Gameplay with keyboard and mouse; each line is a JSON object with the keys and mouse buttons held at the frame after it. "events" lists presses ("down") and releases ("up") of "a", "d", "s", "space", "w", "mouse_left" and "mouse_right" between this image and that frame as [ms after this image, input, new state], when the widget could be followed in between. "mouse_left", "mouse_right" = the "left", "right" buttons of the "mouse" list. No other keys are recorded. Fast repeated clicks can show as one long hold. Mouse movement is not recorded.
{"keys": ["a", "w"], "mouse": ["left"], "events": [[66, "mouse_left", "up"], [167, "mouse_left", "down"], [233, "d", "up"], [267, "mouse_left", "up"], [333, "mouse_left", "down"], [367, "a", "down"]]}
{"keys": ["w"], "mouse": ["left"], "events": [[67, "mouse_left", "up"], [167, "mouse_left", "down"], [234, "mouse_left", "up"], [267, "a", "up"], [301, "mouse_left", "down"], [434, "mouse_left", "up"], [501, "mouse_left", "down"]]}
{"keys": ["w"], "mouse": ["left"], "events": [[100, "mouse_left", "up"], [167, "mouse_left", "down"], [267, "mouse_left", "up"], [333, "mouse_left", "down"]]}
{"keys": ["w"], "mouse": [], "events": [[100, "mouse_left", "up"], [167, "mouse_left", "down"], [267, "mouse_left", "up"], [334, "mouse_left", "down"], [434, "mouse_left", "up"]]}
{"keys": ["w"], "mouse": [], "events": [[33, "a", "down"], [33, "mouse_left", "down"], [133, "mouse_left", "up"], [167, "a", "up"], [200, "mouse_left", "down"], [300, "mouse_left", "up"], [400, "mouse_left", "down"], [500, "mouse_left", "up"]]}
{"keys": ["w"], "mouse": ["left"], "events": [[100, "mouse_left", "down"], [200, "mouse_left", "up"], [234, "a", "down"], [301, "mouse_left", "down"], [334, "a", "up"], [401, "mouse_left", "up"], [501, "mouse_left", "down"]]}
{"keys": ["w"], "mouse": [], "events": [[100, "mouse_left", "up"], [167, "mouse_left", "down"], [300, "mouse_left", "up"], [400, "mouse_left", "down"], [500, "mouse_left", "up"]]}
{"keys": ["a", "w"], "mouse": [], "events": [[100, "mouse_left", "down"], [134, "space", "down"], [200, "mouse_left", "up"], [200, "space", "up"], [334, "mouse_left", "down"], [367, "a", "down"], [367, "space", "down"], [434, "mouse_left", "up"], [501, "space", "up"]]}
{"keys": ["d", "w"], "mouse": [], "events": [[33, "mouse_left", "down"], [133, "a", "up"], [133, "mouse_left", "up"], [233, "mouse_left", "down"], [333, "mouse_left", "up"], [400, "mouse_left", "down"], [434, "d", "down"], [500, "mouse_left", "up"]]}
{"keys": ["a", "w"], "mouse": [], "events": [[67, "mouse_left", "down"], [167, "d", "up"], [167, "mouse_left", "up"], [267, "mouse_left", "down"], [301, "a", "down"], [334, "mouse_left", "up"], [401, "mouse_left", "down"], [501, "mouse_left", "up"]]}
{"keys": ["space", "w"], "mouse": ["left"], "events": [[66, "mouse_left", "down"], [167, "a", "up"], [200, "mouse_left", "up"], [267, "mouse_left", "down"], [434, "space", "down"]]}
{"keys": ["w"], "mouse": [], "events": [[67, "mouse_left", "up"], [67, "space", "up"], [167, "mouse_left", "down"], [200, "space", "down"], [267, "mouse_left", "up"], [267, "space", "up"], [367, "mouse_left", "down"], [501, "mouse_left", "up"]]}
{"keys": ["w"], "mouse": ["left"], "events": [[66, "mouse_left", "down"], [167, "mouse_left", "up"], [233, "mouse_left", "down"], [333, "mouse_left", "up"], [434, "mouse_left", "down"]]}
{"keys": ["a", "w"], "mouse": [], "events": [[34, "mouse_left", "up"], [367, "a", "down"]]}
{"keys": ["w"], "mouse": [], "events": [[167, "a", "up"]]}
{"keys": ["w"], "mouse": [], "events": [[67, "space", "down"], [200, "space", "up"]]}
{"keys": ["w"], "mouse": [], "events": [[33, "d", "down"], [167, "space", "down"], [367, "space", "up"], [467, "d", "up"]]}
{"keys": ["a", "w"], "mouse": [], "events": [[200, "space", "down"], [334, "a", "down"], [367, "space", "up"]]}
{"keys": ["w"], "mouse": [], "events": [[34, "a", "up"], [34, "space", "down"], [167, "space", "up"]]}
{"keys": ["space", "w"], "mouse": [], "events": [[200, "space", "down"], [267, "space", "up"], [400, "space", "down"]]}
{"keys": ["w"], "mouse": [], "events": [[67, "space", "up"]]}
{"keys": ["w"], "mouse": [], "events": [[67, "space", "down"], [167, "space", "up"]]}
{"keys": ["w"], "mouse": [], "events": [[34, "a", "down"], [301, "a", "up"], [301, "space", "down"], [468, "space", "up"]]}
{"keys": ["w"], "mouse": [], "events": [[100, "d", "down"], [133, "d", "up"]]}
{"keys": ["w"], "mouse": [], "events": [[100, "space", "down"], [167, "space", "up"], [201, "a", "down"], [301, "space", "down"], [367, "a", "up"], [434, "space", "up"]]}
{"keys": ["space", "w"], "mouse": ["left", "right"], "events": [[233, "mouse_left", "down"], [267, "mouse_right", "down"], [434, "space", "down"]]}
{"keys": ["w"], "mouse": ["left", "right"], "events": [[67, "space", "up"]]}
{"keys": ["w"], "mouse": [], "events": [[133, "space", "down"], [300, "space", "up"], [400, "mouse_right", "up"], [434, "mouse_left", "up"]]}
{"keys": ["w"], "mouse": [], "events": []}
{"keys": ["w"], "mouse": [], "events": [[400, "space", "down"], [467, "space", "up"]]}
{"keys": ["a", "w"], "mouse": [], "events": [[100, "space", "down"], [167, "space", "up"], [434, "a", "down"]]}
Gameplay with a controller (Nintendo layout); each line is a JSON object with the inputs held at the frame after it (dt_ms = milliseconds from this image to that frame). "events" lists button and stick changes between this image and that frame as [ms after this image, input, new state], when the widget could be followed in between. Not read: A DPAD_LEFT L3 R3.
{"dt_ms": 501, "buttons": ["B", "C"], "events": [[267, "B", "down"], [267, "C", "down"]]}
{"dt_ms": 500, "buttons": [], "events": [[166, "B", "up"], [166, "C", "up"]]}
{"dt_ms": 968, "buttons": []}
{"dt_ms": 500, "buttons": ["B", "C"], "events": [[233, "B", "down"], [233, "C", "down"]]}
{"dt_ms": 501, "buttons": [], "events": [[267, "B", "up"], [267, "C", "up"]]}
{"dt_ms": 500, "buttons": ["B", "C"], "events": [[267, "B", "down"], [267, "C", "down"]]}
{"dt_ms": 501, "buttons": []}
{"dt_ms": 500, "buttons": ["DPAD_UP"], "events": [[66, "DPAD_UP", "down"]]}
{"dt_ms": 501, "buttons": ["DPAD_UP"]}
::::
PROBLEM:
Copy out all of the records above with nothing altered.

RESULT BELOW:
Gameplay with keyboard and mouse; each line is a JSON object with the keys and mouse buttons held at the frame after it. "events" lists presses ("down") and releases ("up") of "a", "d", "s", "space", "w", "mouse_left" and "mouse_right" between this image and that frame as [ms after this image, input, new state], when the widget could be followed in between. "mouse_left", "mouse_right" = the "left", "right" buttons of the "mouse" list. No other keys are recorded. Fast repeated clicks can show as one long hold. Mouse movement is not recorded.
{"keys": ["a", "w"], "mouse": ["left"], "events": [[66, "mouse_left", "up"], [167, "mouse_left", "down"], [233, "d", "up"], [267, "mouse_left", "up"], [333, "mouse_left", "down"], [367, "a", "down"]]}
{"keys": ["w"], "mouse": ["left"], "events": [[67, "mouse_left", "up"], [167, "mouse_left", "down"], [234, "mouse_left", "up"], [267, "a", "up"], [301, "mouse_left", "down"], [434, "mouse_left", "up"], [501, "mouse_left", "down"]]}
{"keys": ["w"], "mouse": ["left"], "events": [[100, "mouse_left", "up"], [167, "mouse_left", "down"], [267, "mouse_left", "up"], [333, "mouse_left", "down"]]}
{"keys": ["w"], "mouse": [], "events": [[100, "mouse_left", "up"], [167, "mouse_left", "down"], [267, "mouse_left", "up"], [334, "mouse_left", "down"], [434, "mouse_left", "up"]]}
{"keys": ["w"], "mouse": [], "events": [[33, "a", "down"], [33, "mouse_left", "down"], [133, "mouse_left", "up"], [167, "a", "up"], [200, "mouse_left", "down"], [300, "mouse_left", "up"], [400, "mouse_left", "down"], [500, "mouse_left", "up"]]}
{"keys": ["w"], "mouse": ["left"], "events": [[100, "mouse_left", "down"], [200, "mouse_left", "up"], [234, "a", "down"], [301, "mouse_left", "down"], [334, "a", "up"], [401, "mouse_left", "up"], [501, "mouse_left", "down"]]}
{"keys": ["w"], "mouse": [], "events": [[100, "mouse_left", "up"], [167, "mouse_left", "down"], [300, "mouse_left", "up"], [400, "mouse_left", "down"], [500, "mouse_left", "up"]]}
{"keys": ["a", "w"], "mouse": [], "events": [[100, "mouse_left", "down"], [134, "space", "down"], [200, "mouse_left", "up"], [200, "space", "up"], [334, "mouse_left", "down"], [367, "a", "down"], [367, "space", "down"], [434, "mouse_left", "up"], [501, "space", "up"]]}
{"keys": ["d", "w"], "mouse": [], "events": [[33, "mouse_left", "down"], [133, "a", "up"], [133, "mouse_left", "up"], [233, "mouse_left", "down"], [333, "mouse_left", "up"], [400, "mouse_left", "down"], [434, "d", "down"], [500, "mouse_left", "up"]]}
{"keys": ["a", "w"], "mouse": [], "events": [[67, "mouse_left", "down"], [167, "d", "up"], [167, "mouse_left", "up"], [267, "mouse_left", "down"], [301, "a", "down"], [334, "mouse_left", "up"], [401, "mouse_left", "down"], [501, "mouse_left", "up"]]}
{"keys": ["space", "w"], "mouse": ["left"], "events": [[66, "mouse_left", "down"], [167, "a", "up"], [200, "mouse_left", "up"], [267, "mouse_left", "down"], [434, "space", "down"]]}
{"keys": ["w"], "mouse": [], "events": [[67, "mouse_left", "up"], [67, "space", "up"], [167, "mouse_left", "down"], [200, "space", "down"], [267, "mouse_left", "up"], [267, "space", "up"], [367, "mouse_left", "down"], [501, "mouse_left", "up"]]}
{"keys": ["w"], "mouse": ["left"], "events": [[66, "mouse_left", "down"], [167, "mouse_left", "up"], [233, "mouse_left", "down"], [333, "mouse_left", "up"], [434, "mouse_left", "down"]]}
{"keys": ["a", "w"], "mouse": [], "events": [[34, "mouse_left", "up"], [367, "a", "down"]]}
{"keys": ["w"], "mouse": [], "events": [[167, "a", "up"]]}
{"keys": ["w"], "mouse": [], "events": [[67, "space", "down"], [200, "space", "up"]]}
{"keys": ["w"], "mouse": [], "events": [[33, "d", "down"], [167, "space", "down"], [367, "space", "up"], [467, "d", "up"]]}
{"keys": ["a", "w"], "mouse": [], "events": [[200, "space", "down"], [334, "a", "down"], [367, "space", "up"]]}
{"keys": ["w"], "mouse": [], "events": [[34, "a", "up"], [34, "space", "down"], [167, "space", "up"]]}
{"keys": ["space", "w"], "mouse": [], "events": [[200, "space", "down"], [267, "space", "up"], [400, "space", "down"]]}
{"keys": ["w"], "mouse": [], "events": [[67, "space", "up"]]}
{"keys": ["w"], "mouse": [], "events": [[67, "space", "down"], [167, "space", "up"]]}
{"keys": ["w"], "mouse": [], "events": [[34, "a", "down"], [301, "a", "up"], [301, "space", "down"], [468, "space", "up"]]}
{"keys": ["w"], "mouse": [], "events": [[100, "d", "down"], [133, "d", "up"]]}
{"keys": ["w"], "mouse": [], "events": [[100, "space", "down"], [167, "space", "up"], [201, "a", "down"], [301, "space", "down"], [367, "a", "up"], [434, "space", "up"]]}
{"keys": ["space", "w"], "mouse": ["left", "right"], "events": [[233, "mouse_left", "down"], [267, "mouse_right", "down"], [434, "space", "down"]]}
{"keys": ["w"], "mouse": ["left", "right"], "events": [[67, "space", "up"]]}
{"keys": ["w"], "mouse": [], "events": [[133, "space", "down"], [300, "space", "up"], [400, "mouse_right", "up"], [434, "mouse_left", "up"]]}
{"keys": ["w"], "mouse": [], "events": []}
{"keys": ["w"], "mouse": [], "events": [[400, "space", "down"], [467, "space", "up"]]}
{"keys": ["a", "w"], "mouse": [], "events": [[100, "space", "down"], [167, "space", "up"], [434, "a", "down"]]}
Gameplay with a controller (Nintendo layout); each line is a JSON object with the inputs held at the frame after it (dt_ms = milliseconds from this image to that frame). "events" lists button and stick changes between this image and that frame as [ms after this image, input, new state], when the widget could be followed in between. Not read: A DPAD_LEFT L3 R3.
{"dt_ms": 501, "buttons": ["B", "C"], "events": [[267, "B", "down"], [267, "C", "down"]]}
{"dt_ms": 500, "buttons": [], "events": [[166, "B", "up"], [166, "C", "up"]]}
{"dt_ms": 968, "buttons": []}
{"dt_ms": 500, "buttons": ["B", "C"], "events": [[233, "B", "down"], [233, "C", "down"]]}
{"dt_ms": 501, "buttons": [], "events": [[267, "B", "up"], [267, "C", "up"]]}
{"dt_ms": 500, "buttons": ["B", "C"], "events": [[267, "B", "down"], [267, "C", "down"]]}
{"dt_ms": 501, "buttons": []}
{"dt_ms": 500, "buttons": ["DPAD_UP"], "events": [[66, "DPAD_UP", "down"]]}
{"dt_ms": 501, "buttons": ["DPAD_UP"]}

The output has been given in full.